### Requests:
1: Translate this sentence from the weighting and aggregation notes into Spanish: "I now have 21 normalised indicators (after dropping the nine redundant ones)."
2: Summarize the weighting and aggregation notes in two sentences.
3: Carry on the weighting and aggregation notes from the point where they stop.

### Provided passage:
══════════════════════════════
# 6 Weighting & Aggregation

> *“Weight assignment is one of the most important steps in composite indicator*

I now have **21 normalised indicators** (after dropping the nine redundant ones).  Following the guidance in the handbook I will test **two transparent weighting schemes**:

| scheme | logic | compensability | why I include it |
|--------|-------|----------------|------------------|
| **Equal-by-group** | Each of the five groups gets 20 %.<br>Inside a group the share is split equally. | fully compensatory | baseline that respects the theoretical balance of sub indices |
| **PCA-variance** | Weight<sub>q</sub> ∝ Σ<sub>j</sub> λ<sub>j</sub> · loading<sub>qj</sub><sup>2</sup>. | data-driven, still linear | rewards indicators that explain more common variance |


## 6.1 Equal weights by group

The equal-indicator approach (1 ÷ 21 ≈ 0.0476) *over-weights* sub indicators with many indicators. I instead give **each group 20 %**, then divide that share by the number of indicators
inside the group:

In [9]:
import pandas as pd
import numpy as np
from pathlib import Path

ROOT   = Path("..")
PROC   = ROOT / "data" / "processed"
ART    = ROOT / "artifacts" / "weights"
ART.mkdir(parents=True, exist_ok=True)

df = pd.read_parquet(PROC / "csiai_input_normalized.parquet")
if "ticker" in df.columns:
    df = df.set_index("ticker")
══════════════════════════════
### Extracted information:
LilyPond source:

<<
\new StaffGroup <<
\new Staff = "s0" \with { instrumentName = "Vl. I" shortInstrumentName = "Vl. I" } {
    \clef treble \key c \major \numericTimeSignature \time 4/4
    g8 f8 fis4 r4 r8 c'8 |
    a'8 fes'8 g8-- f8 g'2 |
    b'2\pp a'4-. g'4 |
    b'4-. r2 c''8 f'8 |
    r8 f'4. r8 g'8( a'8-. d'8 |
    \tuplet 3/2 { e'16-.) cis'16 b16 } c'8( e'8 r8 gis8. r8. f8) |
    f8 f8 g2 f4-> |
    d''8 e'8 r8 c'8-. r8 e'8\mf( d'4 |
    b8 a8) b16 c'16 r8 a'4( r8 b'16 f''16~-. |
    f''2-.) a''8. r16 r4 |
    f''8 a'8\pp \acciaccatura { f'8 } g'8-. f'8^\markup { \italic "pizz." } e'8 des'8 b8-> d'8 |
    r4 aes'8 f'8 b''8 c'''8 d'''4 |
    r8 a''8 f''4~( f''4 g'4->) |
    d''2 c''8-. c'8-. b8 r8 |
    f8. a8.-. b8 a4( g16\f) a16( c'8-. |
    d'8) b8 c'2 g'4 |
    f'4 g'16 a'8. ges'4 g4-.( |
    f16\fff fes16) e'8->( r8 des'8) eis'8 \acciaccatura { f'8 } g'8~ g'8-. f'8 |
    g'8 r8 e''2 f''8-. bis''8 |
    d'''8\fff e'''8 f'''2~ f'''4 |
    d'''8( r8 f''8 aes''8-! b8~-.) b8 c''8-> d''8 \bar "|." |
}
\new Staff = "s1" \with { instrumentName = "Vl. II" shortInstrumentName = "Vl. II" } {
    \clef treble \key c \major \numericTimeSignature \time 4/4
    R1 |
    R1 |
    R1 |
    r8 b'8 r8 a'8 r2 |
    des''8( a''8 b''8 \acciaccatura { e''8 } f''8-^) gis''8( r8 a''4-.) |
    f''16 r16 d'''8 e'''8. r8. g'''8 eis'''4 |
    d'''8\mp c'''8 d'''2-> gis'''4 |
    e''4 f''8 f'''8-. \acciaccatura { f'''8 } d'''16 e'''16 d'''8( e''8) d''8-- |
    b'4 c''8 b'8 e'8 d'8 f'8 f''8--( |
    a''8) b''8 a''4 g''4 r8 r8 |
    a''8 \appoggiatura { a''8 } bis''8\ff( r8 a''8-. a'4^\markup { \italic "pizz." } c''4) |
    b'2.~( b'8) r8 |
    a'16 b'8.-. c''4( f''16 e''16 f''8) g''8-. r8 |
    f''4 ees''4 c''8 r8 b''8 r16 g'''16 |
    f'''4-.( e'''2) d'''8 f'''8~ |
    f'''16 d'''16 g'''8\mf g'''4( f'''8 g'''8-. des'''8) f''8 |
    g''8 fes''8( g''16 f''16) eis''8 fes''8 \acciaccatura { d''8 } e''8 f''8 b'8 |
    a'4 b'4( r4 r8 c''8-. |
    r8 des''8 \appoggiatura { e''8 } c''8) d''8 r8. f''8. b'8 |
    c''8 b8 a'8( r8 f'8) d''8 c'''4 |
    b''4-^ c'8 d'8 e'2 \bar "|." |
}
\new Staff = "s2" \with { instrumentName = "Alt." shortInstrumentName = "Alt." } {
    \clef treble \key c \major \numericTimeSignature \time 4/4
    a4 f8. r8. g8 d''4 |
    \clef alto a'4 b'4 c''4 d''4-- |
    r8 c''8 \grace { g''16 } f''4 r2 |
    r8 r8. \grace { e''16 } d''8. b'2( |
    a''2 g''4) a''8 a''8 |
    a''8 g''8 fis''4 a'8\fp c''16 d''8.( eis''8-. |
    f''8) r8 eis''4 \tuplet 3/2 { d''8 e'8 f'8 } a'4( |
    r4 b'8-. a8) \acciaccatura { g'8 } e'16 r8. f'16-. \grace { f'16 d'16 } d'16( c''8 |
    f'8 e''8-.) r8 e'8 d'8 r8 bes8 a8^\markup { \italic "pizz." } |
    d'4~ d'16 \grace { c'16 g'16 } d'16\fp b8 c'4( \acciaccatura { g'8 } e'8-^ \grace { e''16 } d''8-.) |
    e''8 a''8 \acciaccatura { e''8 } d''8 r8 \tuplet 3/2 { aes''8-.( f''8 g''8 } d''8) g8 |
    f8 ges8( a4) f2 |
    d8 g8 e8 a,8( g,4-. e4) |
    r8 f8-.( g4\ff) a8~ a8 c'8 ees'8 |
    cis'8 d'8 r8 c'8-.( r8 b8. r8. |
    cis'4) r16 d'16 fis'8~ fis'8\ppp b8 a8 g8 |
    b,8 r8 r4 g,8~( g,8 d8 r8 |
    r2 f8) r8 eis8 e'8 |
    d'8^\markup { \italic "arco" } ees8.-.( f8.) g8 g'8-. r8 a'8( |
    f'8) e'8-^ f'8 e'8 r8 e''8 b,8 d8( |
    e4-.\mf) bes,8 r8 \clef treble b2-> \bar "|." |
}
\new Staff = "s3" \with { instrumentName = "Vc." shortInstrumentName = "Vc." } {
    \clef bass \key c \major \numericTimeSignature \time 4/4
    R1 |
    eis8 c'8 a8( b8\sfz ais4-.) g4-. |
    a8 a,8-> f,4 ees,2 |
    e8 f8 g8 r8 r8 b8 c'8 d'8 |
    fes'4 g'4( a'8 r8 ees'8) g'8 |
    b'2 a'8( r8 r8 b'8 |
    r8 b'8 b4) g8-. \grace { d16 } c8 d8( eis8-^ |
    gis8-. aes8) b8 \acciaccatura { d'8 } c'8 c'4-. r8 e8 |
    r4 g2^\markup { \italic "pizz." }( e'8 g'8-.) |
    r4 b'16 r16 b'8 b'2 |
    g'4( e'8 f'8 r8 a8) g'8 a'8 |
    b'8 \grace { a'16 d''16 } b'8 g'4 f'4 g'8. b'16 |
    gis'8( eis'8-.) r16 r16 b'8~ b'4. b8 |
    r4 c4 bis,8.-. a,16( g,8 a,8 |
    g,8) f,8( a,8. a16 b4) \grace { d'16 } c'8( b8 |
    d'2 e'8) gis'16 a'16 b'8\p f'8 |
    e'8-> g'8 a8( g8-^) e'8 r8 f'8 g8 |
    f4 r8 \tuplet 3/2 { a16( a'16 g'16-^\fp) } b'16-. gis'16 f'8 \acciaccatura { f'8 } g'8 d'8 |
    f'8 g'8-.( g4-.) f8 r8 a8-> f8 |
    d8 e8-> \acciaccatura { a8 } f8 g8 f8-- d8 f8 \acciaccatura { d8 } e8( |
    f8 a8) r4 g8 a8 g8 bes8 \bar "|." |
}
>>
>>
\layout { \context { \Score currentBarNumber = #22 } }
══════════════════════════════
### Responses for each task:
1: Ahora tengo 21 indicadores normalizados (tras descartar los nueve redundantes).

2: After dropping nine redundant indicators, the author has 21 normalised indicators and will test two transparent weighting schemes: equal weights by group and weights based on PCA variance. Because weighting every indicator equally over-weights sub indicators that have many indicators, each of the five groups gets 20 %, and that share is split equally among the indicators inside the group.

3:
GROUPS = {
    "financial_strength": ["roe","debt_to_equity","current_ratio",
                           "oper_cash_flow","ebitda_margin"],
    "growth_potential":   ["revenue_growth","operating_margin","gross_margin"],
    "market_performance": ["eps","market_cap","price_to_sales","payout_ratio"],
    "risk_volatility":    ["hist_volatility","beta","max_drawdown",
                           "stddev_returns","value_at_risk"],
    "liquidity_trading":  ["avg_volume_30d","bid_ask_spread","volume_growth",
                           "float_shares"],
}

# equal-by-group weights
w_equal = {}
for group, cols in GROUPS.items():
    share = 0.20 / len(cols)
    print(f"Group: {group}, Share: {share}")
    w_equal.update({c: share for c in cols})

w_equal = pd.Series(w_equal, name="w_equal_group")
w_equal.to_csv(ART / "weights_equal_group.csv")

Group: financial_strength, Share: 0.04
Group: growth_potential, Share: 0.06666666666666667
Group: market_performance, Share: 0.05
Group: risk_volatility, Share: 0.04
Group: liquidity_trading, Share: 0.05


### 6.2 PCA-variance weights

For every group I ran a PCA in the multivariate notebook and compute each indicator’s importance as the **variance it contributes** across the retained components:

- **Financial Strength, Growth Potential, Market Performance, Liquidity & Trading**  
  These sub-indices have their variance spread fairly evenly across multiple components (PC1 ≈ 25–35 %, PC2 ≈ 20–30 %, PC3 ≈ 15–30 %, and more).  To capture their full multi-dimensional structure, i weight each variable by  
  \[
    w_q \;=\;\sum_{j=1}^k \lambda_j \, L_{qj}^2
  \]  
  where \(L_{qj}\) is the loading of variable \(q\) on PC \(j\), and \(\lambda_j\) is the variance explained by PC \(j\).  I then normalize so each group’s weights sum to 0.20.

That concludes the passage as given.